*** Block opens ***

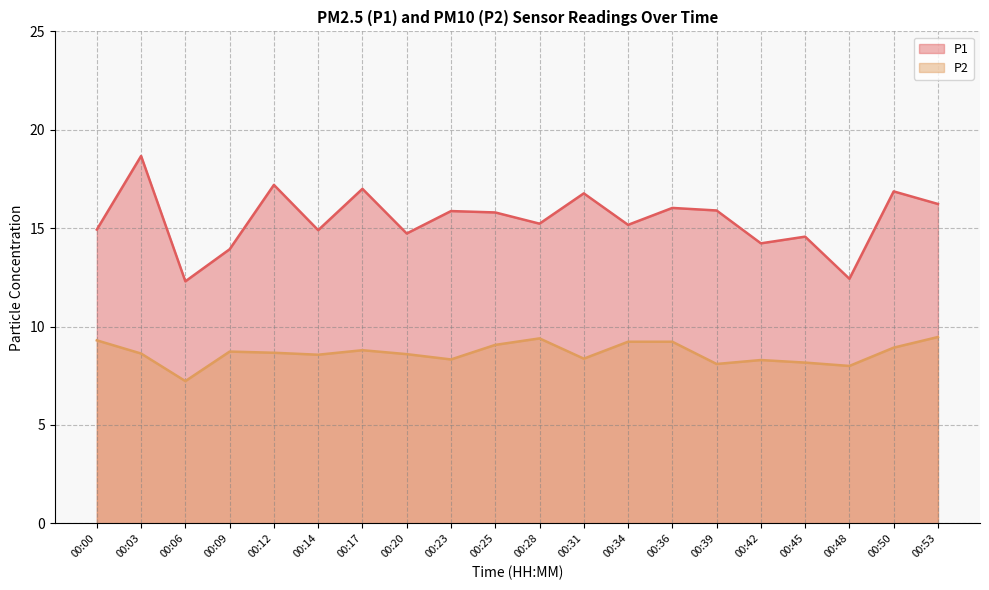

True or false: P2 and P1 intersect in this chart.

False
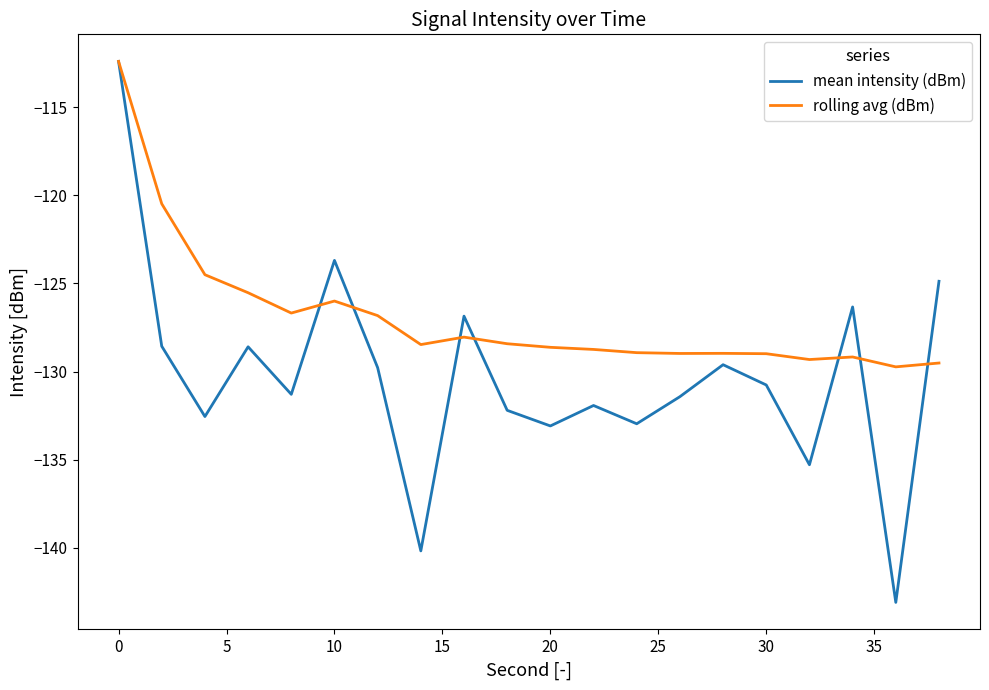

What is the highest value of the rolling avg (dBm) series?

-112.4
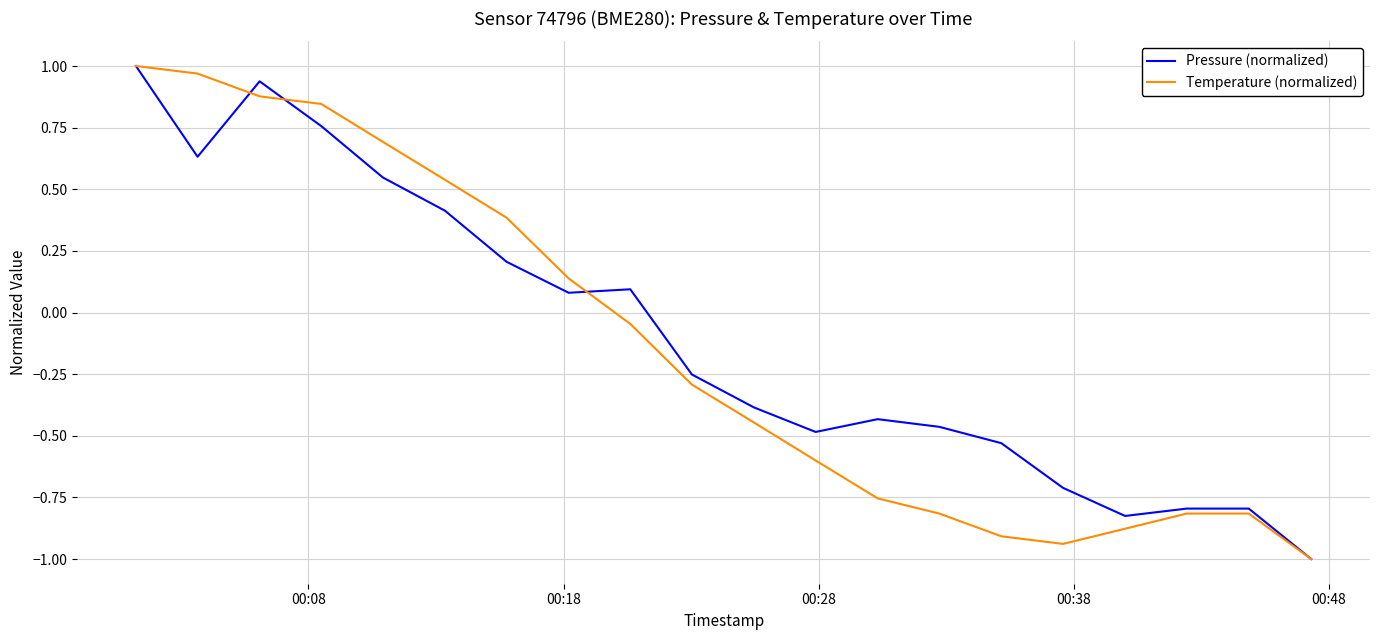

What is the minimum value for Pressure (normalized)?

-1.0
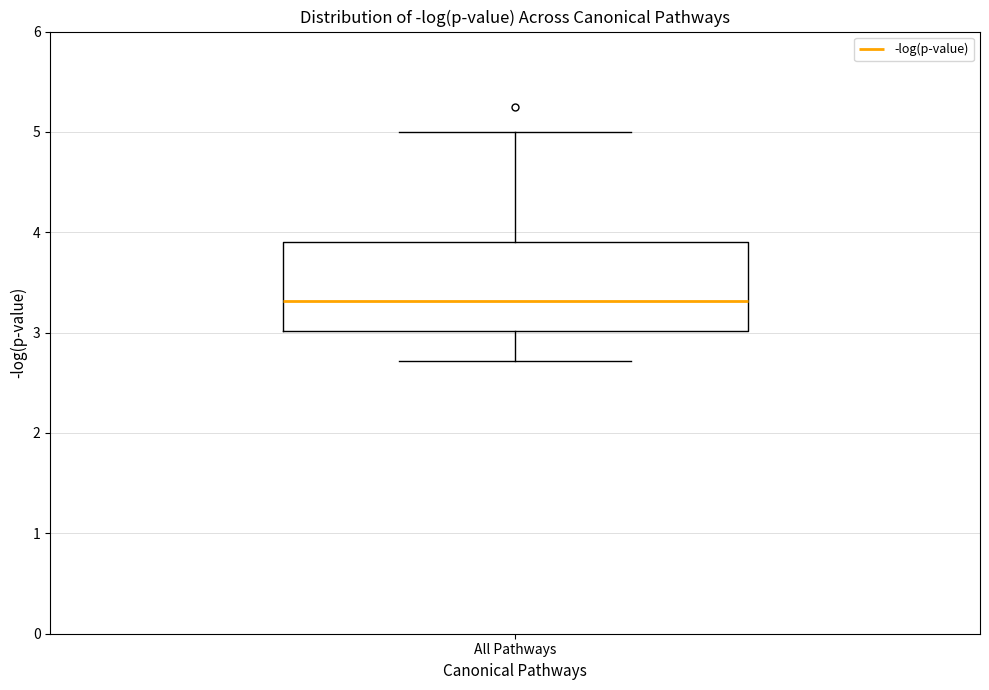

Transcribe this box plot: give where the median line is, the range the box spans, and where the two whiskers end, as read against the y-axis. The values are not printed on the chart, so give them approximately, as read against the axis.

median 3.3, box 3.0 to 3.9, whiskers 2.7 to 5.0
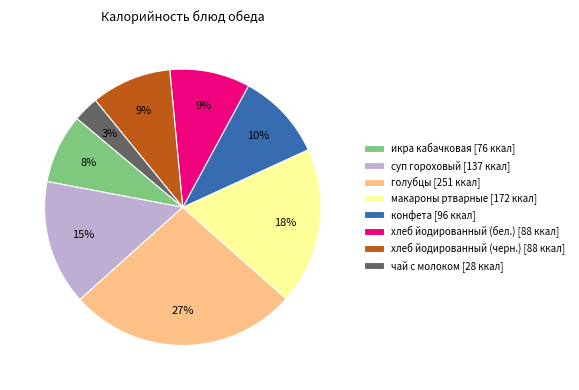

Is суп гороховый the majority of the pie?

No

*** Block closes ***

What you will do: Please return all of the records above verbatim, leaving out the pictures.

Task result:
True or false: P2 and P1 intersect in this chart.

False

What is the highest value of the rolling avg (dBm) series?

-112.4

What is the minimum value for Pressure (normalized)?

-1.0

Transcribe this box plot: give where the median line is, the range the box spans, and where the two whiskers end, as read against the y-axis. The values are not printed on the chart, so give them approximately, as read against the axis.

median 3.3, box 3.0 to 3.9, whiskers 2.7 to 5.0

Is суп гороховый the majority of the pie?

No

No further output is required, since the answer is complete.